During a migraine attack, I worry most about: the pain. I know it will eventually let up but I don't know if that will be a few hours, a few days, or a couple weeks. Still, part of me still worries that one day it will start and never end.
When I think about migraines between attacks, I think: I sure hope it doesn't happen today.
When I tell someone I have migraines, the response is usually: sympathetic.
When someone tells me they have migraines, I think: Yes, so then you know.
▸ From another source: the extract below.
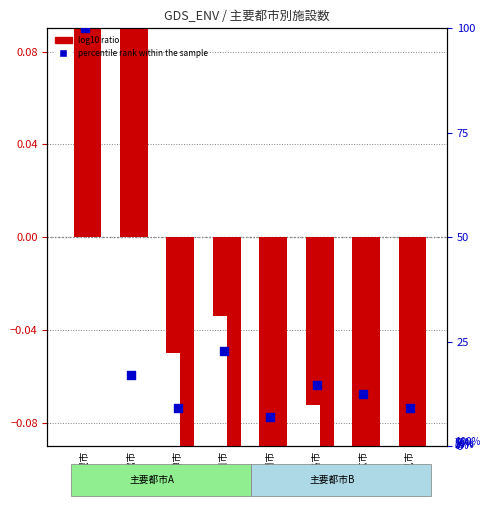

What are all the series names shown in the legend?

log10 ratio, percentile rank within the sample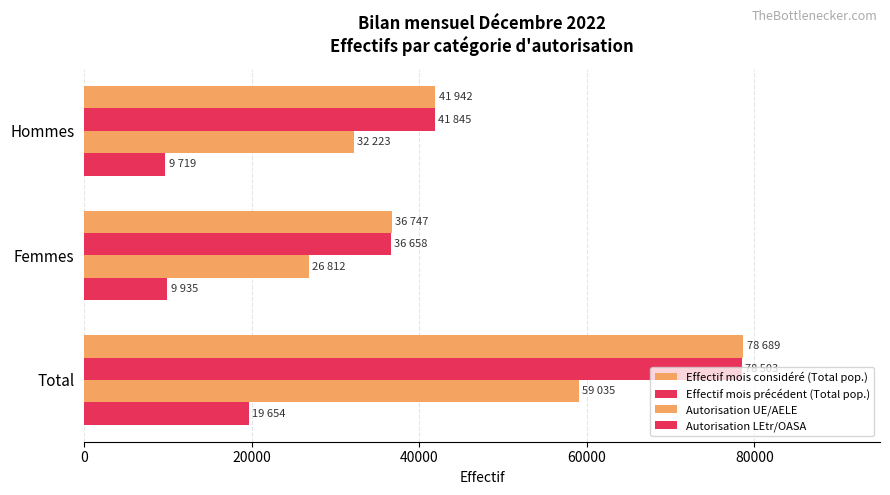

How many categories are shown in the chart?

3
Then I start wondering about the details: how frequent, triggers, do they have a good doc, how do they treat, etc.
When I see commercials about migraine treatments, I think: they make it sound much easier and more dependable than it actually is.
My best coping tools are: distractions and laughter.
I find comfort in: my hubby, my pets, my home, my loved ones, my fellow migraineurs.
I get angry when people say: you just need to (fill in the blank with crazy random suggestions).
I like it when people say: just let me know if you need anything.
Something kind someone can do for me during a migraine attack is: be patient as I struggle to speak and bring me food.
The best thing(s) a doctor has said to me about migraine is: well it was what was done, or not done - I've never had a doctor tell me there is nothing more they could do for me.
The hardest thing to accept about having migraines is: how much it has limited what I can do.
Migraines have taught me: to be more aware of what my body is telling me.
The quotation, motto, mantra or scripture that gets me through an attack is: breathe, breathe, breathe.
If I could get back to the early days of my diagnosis, I would tell myself: to find a migraine specialist NOW.
The people who support me most are: my hubby and my mom.
The thing I wish most people understood about migraine is: that they are extremely complex AND chronic migraine is different than episodic migraine.
Migraine and Headache Awareness Month is important to me because: many people assume they know about migraines because it is so common. But there is a lot of misinformation out there along with a general lack of understanding of the complexity and severity of the disease. Knowledge is power.
One thing I'd like to say about life with migraine is: that it's doable. It's horrible but it's doable.